Walk under the Doric arched entrance and you walk into the very core of 19th-century culture - its people and its architecture - with the whole gamut of Victorian life, all commemorated with idiosyncratic flair and originality. It is as if there is a perpetual party in progress, with a glittering array of luminaries whose lives are forever being celebrated by their memorials.
If there is life after death, no more interesting life could be enjoyed than with the company that is gathered together at Kensal Green. Isambard Kingdom Brunel lies there, within earshot of his creation, the Great Western Railway. Philip Hardwick, architect of Euston Arch, is buried in the cemetery next to George Augustus Smythe, the last man to fight a duel in England, who is interred amid Gothic finery.

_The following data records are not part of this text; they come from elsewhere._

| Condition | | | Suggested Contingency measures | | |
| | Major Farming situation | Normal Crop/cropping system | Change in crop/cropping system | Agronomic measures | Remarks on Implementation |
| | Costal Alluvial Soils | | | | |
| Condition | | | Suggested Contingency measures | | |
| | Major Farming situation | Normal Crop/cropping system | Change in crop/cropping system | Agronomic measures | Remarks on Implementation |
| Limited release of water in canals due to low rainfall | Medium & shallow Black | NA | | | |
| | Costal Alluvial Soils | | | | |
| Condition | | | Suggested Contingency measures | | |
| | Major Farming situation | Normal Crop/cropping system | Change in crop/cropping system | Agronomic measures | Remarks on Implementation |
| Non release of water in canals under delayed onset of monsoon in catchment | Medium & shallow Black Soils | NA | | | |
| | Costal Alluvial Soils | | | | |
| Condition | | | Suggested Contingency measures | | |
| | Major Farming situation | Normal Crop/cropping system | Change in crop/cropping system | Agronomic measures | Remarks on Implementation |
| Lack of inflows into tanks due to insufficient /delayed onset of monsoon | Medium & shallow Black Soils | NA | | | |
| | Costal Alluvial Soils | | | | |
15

Thackeray is next to his old school friend the illustrator John Leech, both of them only feet away from their first employer, Shirley Brooks, who was the editor of Punch. W H Smith lies under a stone book and Frederick Winsor, who brought gas lighting to the British Isles, is commemorated by a stone flame blazing from an obelisk, inscribed: 'At evening there shall be light.'
To parade up the main avenue is to parade through the pages of an architectural pattern book, with the Royal Acadamician William Mulready under the most elegant of classical canopies on a fringed stone bier beneath which are carved scenes and implements of his artistic life. Gazing at him from over the way are four giant Eastern caryatids supporting a sarcophagus on which are laid the stone hat and sword of Major General Sir William Casement, 'who terminated his valuable life at Cossipore in 1844'.

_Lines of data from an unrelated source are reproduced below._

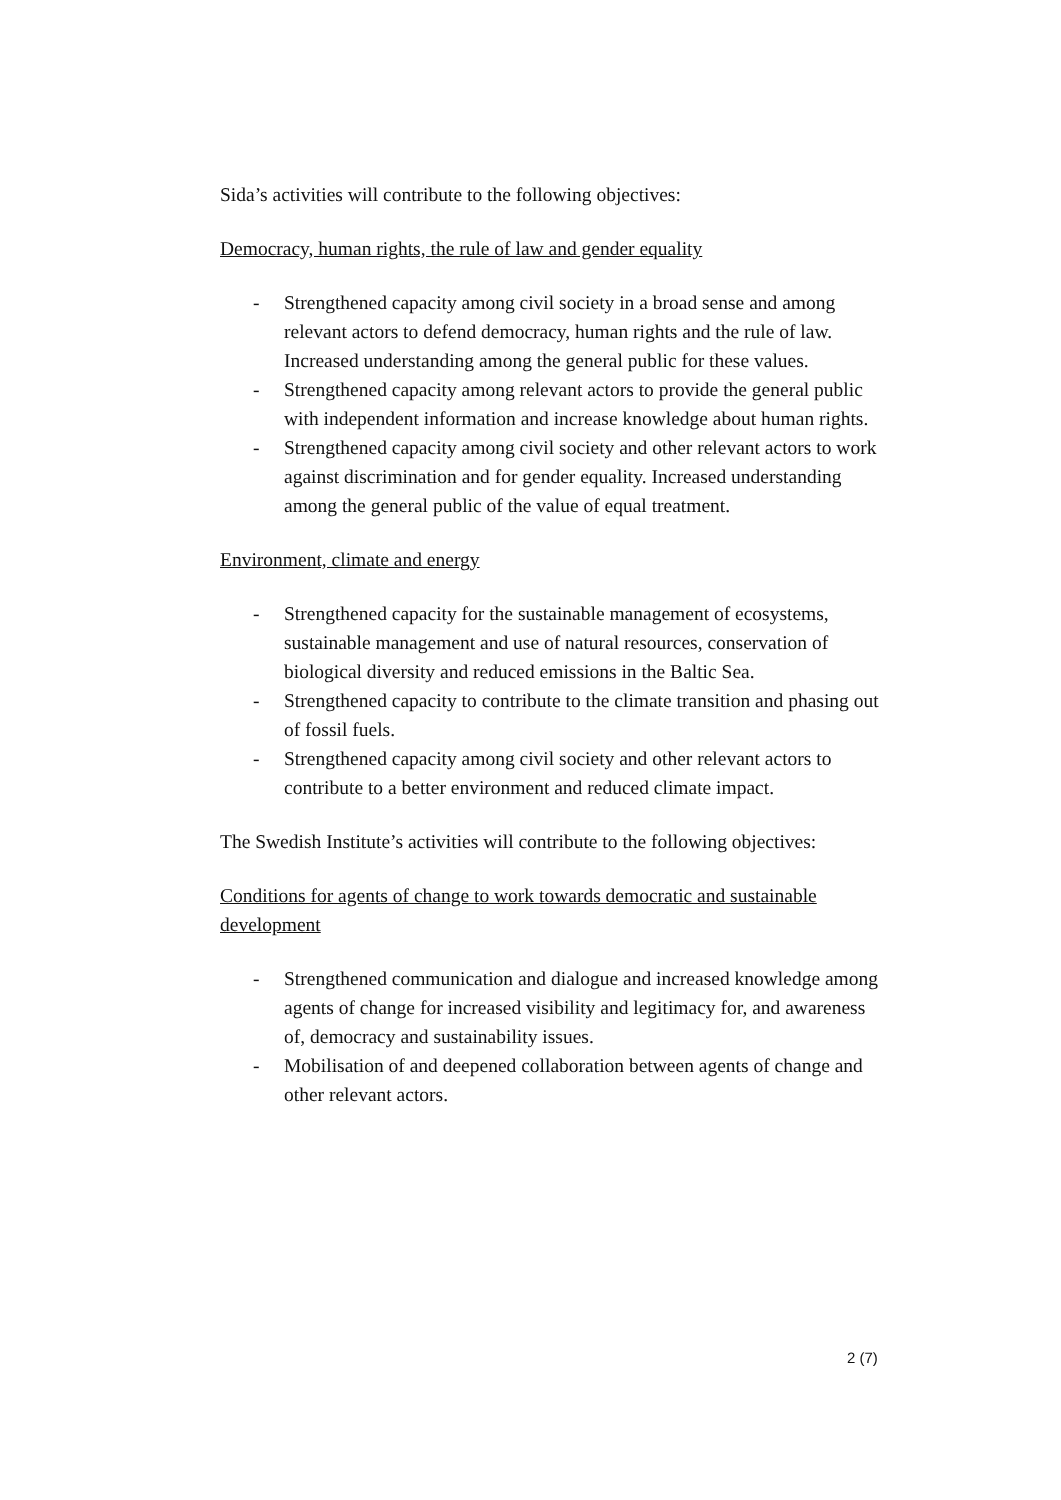Sida’s activities will contribute to the following objectives:
Democracy, human rights, the rule of law and gender equality
- Strengthened capacity among civil society in a broad sense and among relevant actors to defend democracy, human rights and the rule of law. Increased understanding among the general public for these values.
- Strengthened capacity among relevant actors to provide the general public with independent information and increase knowledge about human rights.
- Strengthened capacity among civil society and other relevant actors to work against discrimination and for gender equality. Increased understanding among the general public of the value of equal treatment.
Environment, climate and energy
- Strengthened capacity for the sustainable management of ecosystems, sustainable management and use of natural resources, conservation of biological diversity and reduced emissions in the Baltic Sea.
- Strengthened capacity to contribute to the climate transition and phasing out of fossil fuels.
- Strengthened capacity among civil society and other relevant actors to contribute to a better environment and reduced climate impact.
The Swedish Institute’s activities will contribute to the following objectives:
Conditions for agents of change to work towards democratic and sustainable development
- Strengthened communication and dialogue and increased knowledge among agents of change for increased visibility and legitimacy for, and awareness of, democracy and sustainability issues.
- Mobilisation of and deepened collaboration between agents of change and other relevant actors.
2 (7)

Most outlandish of all the memorials is the Egyptian mausoleum built by Andrew Ducrow in 1836 to honour his wife and eventually himself to the tune of pounds 3,000. 'Pondrous coxcombery,' growled The Builder, on seeing this extraordinary little building, which has every Egyptian motif squashed into its tiny structure.
Andrew Ducrow himself was as odd as the monument that commemorates him. A showman of dazzling ability, he perfected the picturesque art of poses plastiques equestres - that of striking attitudes as Zephyr, Mercury or a Yorkshire foxhunter while riding or driving as many as nine horses at one time. There were elegant variations, such as when the curtain would rise to reveal Ducrow, in skin-tight attire, standing motionless atop a plinth.
After a moment's rich appreciation of this classical pose, you would be treated to his gradual transformation from one antique statue to another. He died in 1862, a few days after his favourite horse, John Lump. His stone hat and gloves lie at the door of the mausoleum.
This has been no mere sentimental ramble through a cemetery. I feel a passion for all these people, their lives having been brilliantly brought into mine through all their memorials and epitaphs.
With such a heritage as this, at Kensal Green alone, how can funerary art have sunk as low as it has, with such drearily impersonal consequences? All the improvements that have swept through architecture would seem to have bypassed this miniature world of structural design.